Как утверждают организаторы, в Москве это первая большая "персоналка" Таира Салахова, несколько десятилетий рулившего Союзом художников СССР, а ныне занимающего пост вице-президента Академии художеств (интервью с ним см. в "Ъ" от 15 января). На ней собраны действительно лучшие, знаковые вещи разных периодов — от девяти работ из Третьяковки, в том числе хрестоматийного портрета композитора Кара-Караева (1960), раритетов из азербайджанских музеев, до произведений 2000-х из частных коллекций и собрания самого художника, среди которых известный портрет Мстислава Ростроповича и монументальный триптих про каспийскую нефть.
Кураторы отказались от напрашивавшейся музейной хронологии и организовали выставку не по годам, а по цветовым пятнам и мотивам, то есть белое — к белому, пейзаж — к пейзажу, портрет — к портрету. Благо Таир Салахов не из тех мастеров, кто мечется в творческих поисках до седин, а из тех, кто почти незаметно эволюционирует в рамках канона. Для неискушенного глаза стилистические отличия его кувшина образца 1971 года от кувшина 1992 года так же неощутимы, как разница между статуями египетских фараонов Древнего и Нового царств.
Выставку открывает дипломная работа "С вахты", защищенная художником в 1957 году в Суриковском институте, из коллекции Института Академии художеств в Петербурге,— композиция с шагающими молодыми рабочими прозрачно намекает на дейнековскую "Оборону Петрограда", а импрессионистичность живописи передает свежий воздух "оттепели". Два самых больших зала фонда отданы работам, которые могут считаться вершиной салаховского стиля, заслужившего от критики 1960-х эпитета "сурового" (как и у Виктора Попкова, Павла Никонова, Николая Андронова). И дело было не только в выражении лиц героев и в "правде жизни", на которую эти насупленные, обветренные герои — ремонтники, геологи, нефтяники, плотогоны — претендовали, а и в самой живописи, избавившейся от "излишеств", как избавились от них хрущевские пятиэтажки, тут же очутившись в русле мирового "интернационального" стиля.
Так и с картинами "суровых" — за "отражением жизни в формах самой жизни" в них просвечивает вполне модернистское содержание, интерес к самим средствам искусства, пресловутой форме. Салаховские картины поражают даже каким-то живописным щегольством — ярко-красный мундштук во рту загорело-коричневого "Нефтяника" (1959) или алые поводья игрушечной лошадки, на которой сидит, вся в белом, трехлетняя "Айдан" (1967), выглядят такой же вроде бы необязательной, но необходимой деталью, как белый платок, выглядывающий из кармашка строгого концертного фрака.

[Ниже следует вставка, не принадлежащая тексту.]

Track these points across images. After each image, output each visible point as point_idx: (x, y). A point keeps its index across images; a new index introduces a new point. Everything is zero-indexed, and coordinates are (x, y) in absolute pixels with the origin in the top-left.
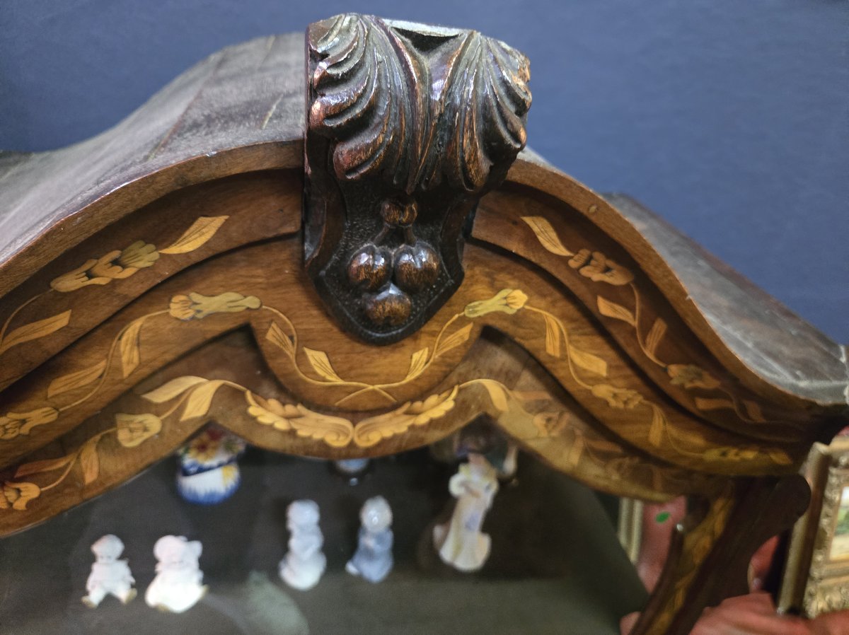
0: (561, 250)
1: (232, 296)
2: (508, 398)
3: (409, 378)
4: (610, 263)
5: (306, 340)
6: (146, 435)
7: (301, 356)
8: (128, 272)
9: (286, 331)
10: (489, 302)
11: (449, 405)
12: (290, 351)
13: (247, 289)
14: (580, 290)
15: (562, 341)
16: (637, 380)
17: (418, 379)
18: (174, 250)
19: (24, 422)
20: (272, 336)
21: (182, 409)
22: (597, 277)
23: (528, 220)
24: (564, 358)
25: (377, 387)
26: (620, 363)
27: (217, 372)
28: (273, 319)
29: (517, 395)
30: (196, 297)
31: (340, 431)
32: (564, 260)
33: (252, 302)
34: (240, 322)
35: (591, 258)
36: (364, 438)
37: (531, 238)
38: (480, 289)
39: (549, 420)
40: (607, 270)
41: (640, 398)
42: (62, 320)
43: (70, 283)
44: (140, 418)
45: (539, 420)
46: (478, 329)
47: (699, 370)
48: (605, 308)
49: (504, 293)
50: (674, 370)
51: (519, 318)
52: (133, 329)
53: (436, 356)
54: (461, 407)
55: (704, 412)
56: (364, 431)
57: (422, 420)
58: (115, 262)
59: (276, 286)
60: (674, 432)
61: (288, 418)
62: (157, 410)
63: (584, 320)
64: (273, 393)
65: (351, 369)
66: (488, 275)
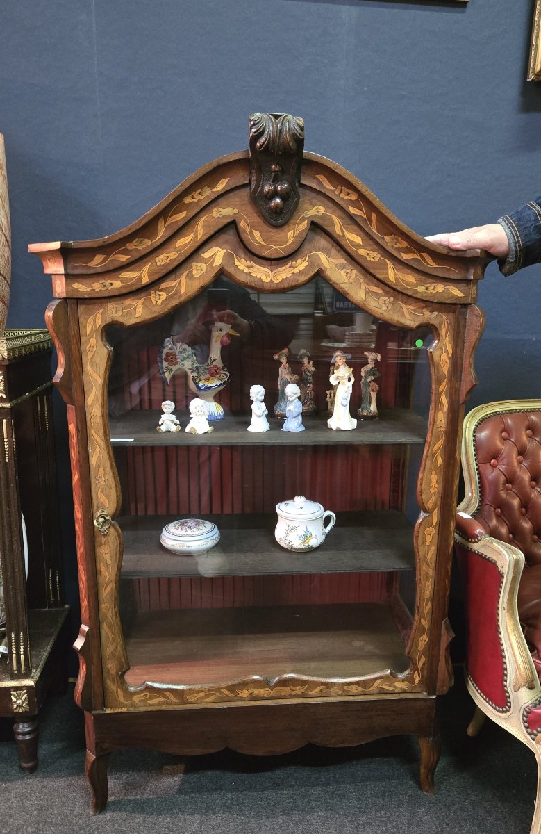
0: (330, 187)
1: (230, 209)
2: (328, 261)
3: (288, 244)
4: (349, 191)
5: (253, 227)
6: (202, 272)
7: (251, 232)
8: (203, 197)
9: (247, 223)
10: (311, 211)
11: (306, 264)
12: (248, 231)
13: (234, 206)
14: (341, 203)
15: (341, 228)
16: (375, 246)
17: (291, 244)
18: (215, 190)
19: (168, 257)
20: (242, 224)
21: (213, 261)
22: (346, 197)
23: (318, 176)
24: (344, 235)
25: (277, 247)
26: (366, 238)
27: (224, 246)
28: (242, 218)
29: (331, 260)
30: (220, 209)
31: (267, 275)
32: (333, 191)
33: (236, 211)
34: (233, 219)
35: (342, 190)
36: (275, 278)
37: (320, 183)
38: (307, 206)
39: (347, 273)
40: (348, 194)
41: (379, 256)
42: (183, 214)
43: (188, 200)
44: (200, 264)
45: (343, 272)
46: (310, 222)
47: (396, 237)
48: (352, 210)
49: (316, 207)
50: (387, 238)
51: (323, 217)
52: (202, 221)
53: (296, 233)
54: (311, 265)
55: (406, 260)
56: (275, 275)
57: (296, 271)
58: (200, 194)
59: (243, 205)
60: (399, 275)
61: (248, 267)
62: (205, 261)
63: (347, 218)
64: (243, 255)
65: (268, 238)
66: (309, 200)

Понятно, что такие вещи Таира Салахова, как "Новое море", "Ремонтники", "Женщины Апшерона", "Утренний эшелон", было не стыдно послать и на Венецианскую биеннале, где он представлял СССР в 1962 году.
Конечно, параллели с западным искусством легко объяснить насмотренностью художника, виртуозно конвертировавшего свои зарубежные впечатления в пригодный для местного употребления формат, но нельзя отрицать, что до того, как западный модернизм стал доступен советским художественным массам (кстати, и благодаря самому Таиру Салахову, в перестроечные годы выписавшего в Москву выставки многих иностранных звезд, от Бэкона до Раушенберга), именно его произведения служили каноном, на который ориентировались сотни, если не тысячи членов Союза художников, "контрабандой" получая из них и представление о правильной, "культурной" живописи,— вот откуда взялся характерный аскетичный визуальный стиль "застоя".
Не зря картины с небоскребами, написанные по следам творческой командировки в Америку, кажутся нашим пусть и не совсем симметричным ответом тамошним абстракционистам, а в скупых пейзажах азербайджанского Нардарана, в этих красных стульях на фоне зеленых агав чудится что-то мексиканское, монументально-сикейросовское и энергично-риверовское. И удивительно искреннее — недаром с той же ласковой суровостью писал художник своих жен, детей и даже вид из окна персональной творческой мастерской.